··· Extract provided

Search code examples
pythonmatchgrouping

Grouping but the lists can contain duplicate elements


I have an ordered list

L= [330.56, 330.6,330.65,330.7, .....]

and I want to group it by a certain tolerance -+, but I can have duplicates, so I need to iterate over every element ( see if there are other elements within element-tol and element +tol) and then delete if there is a complete sublist

The code I'm using look like this but there are no duplicates and only check next elements

def mw_grouper(iterable):
group = []
for item in iterable:
    if not group or item - group[0] <= 0.05:
        group.append(item)
    else:
        yield group
        group = [item]
if group:
    yield group

What I get is more of, I need to also check the previous elements

R = [[330.56, 330.6], [330.65], [330.7]]

The output I want

R =  [[330.56, 330.6],[330.56, 330.6, 330.65], [330.6,330.65,330.7], [330.7, 330.65]]

and then delete the sublists

  F =  [[330.56, 330.6, 330.65], [330.6,330.65,330.7]]

Solution

  • Ok, this should work, though I didn't test it intensively, so there might be unforeseen errors.

    • Instead of deleting subgroups after the fact, I prevented the yielding of a subgroup of the last or next group.
    • I decided to use only one "sliding" list (group), but it would probably have been simpler (though more memory intensive in case of huge lists) to implement a list for each element of the iterable.

    I may have overthought this and overlooked a simpler implementation, but that's the best I'm able to produce at this time ;)

    def group_by_tolerance(my_iterable, tolerance):
        active_index = 0   # The index (in group) of the next element "whose" group has to be yielded
        group = []
        last_released_group = []
        for number in my_iterable:
            if not group:
                group = [number]
                continue
            elif number - group[active_index] <= tolerance:
                group.append(number)
                continue
            while group and number - group[active_index] > tolerance:
                # check that this group is not a subgroup of the next one
                if active_index >= len(group)-1 or group[active_index+1] - group[0] > tolerance:
                    # check that this group is not a subgroup of the previous one
                    if len(last_released_group) < len(group) or group != last_released_group[-len(group)]:
                        last_released_group = group.copy()

······

#### Activity list
• 1. Transcribe the passage in the thread on grouping numbers within a tolerance that opens with the words containing "and I want to" and closes with "group.append(item)".
• 2. Resume the thread on grouping numbers within a tolerance, carrying it on from its final line.

··· Data provided

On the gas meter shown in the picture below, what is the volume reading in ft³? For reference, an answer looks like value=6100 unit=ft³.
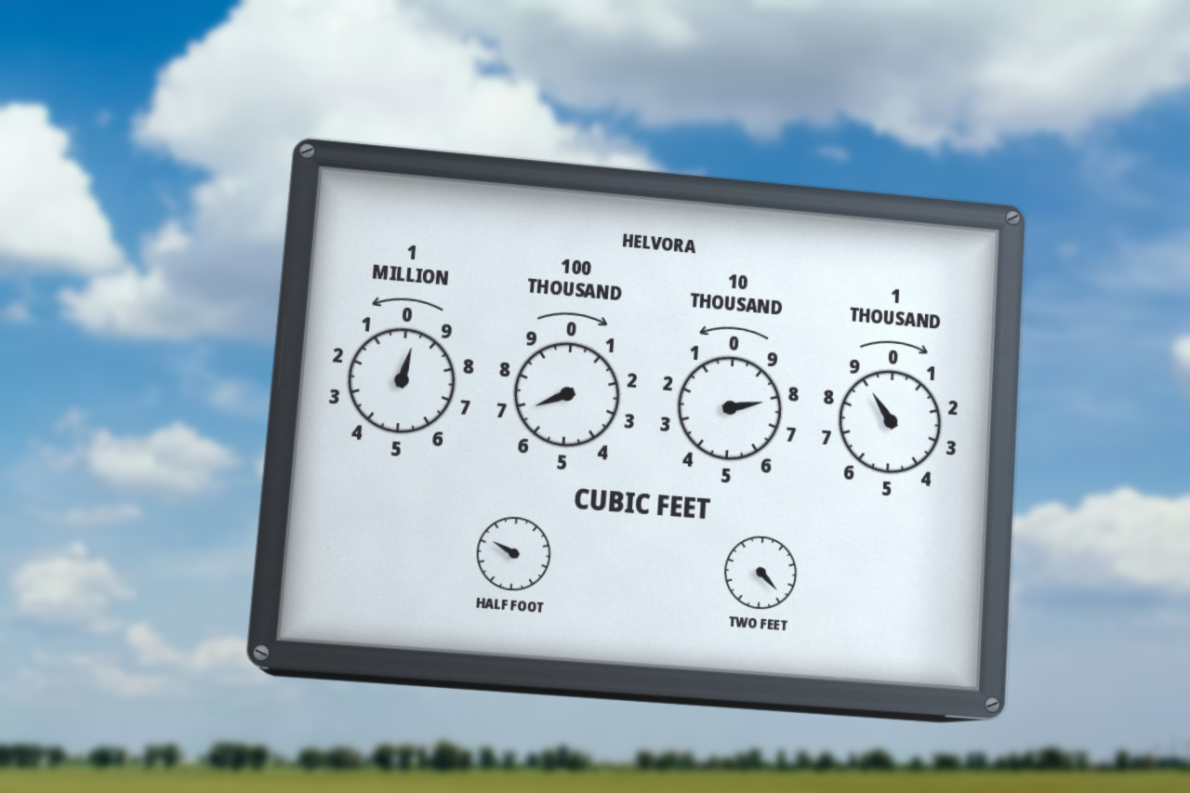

······

#### Replies
• 1.
and I want to group it by a certain tolerance -+, but I can have duplicates, so I need to iterate over every element ( see if there are other elements within element-tol and element +tol) and then delete if there is a complete sublist

The code I'm using look like this but there are no duplicates and only check next elements

def mw_grouper(iterable):
group = []
for item in iterable:
    if not group or item - group[0] <= 0.05:
        group.append(item)

• 2.
                        yield last_released_group
                active_index += 1
                if active_index >= len(group):
                    active_index = 0
                    group = []
                    continue
                while group[active_index] - group[0] > tolerance:
                    group.pop(0)
                    active_index -= 1
            group.append(number)
        if group:
            yield group
            
    L= [330.56, 330.6,330.65,330.7]
            
    print(list(group_by_tolerance(L,0.01)))
    # [[330.56], [330.6], [330.65], [330.7]]
    
    print(list(group_by_tolerance(L,0.051)))
    # [[330.56, 330.6, 330.65], [330.6, 330.65, 330.7]]
    
    print(list(group_by_tolerance(L,0.1)))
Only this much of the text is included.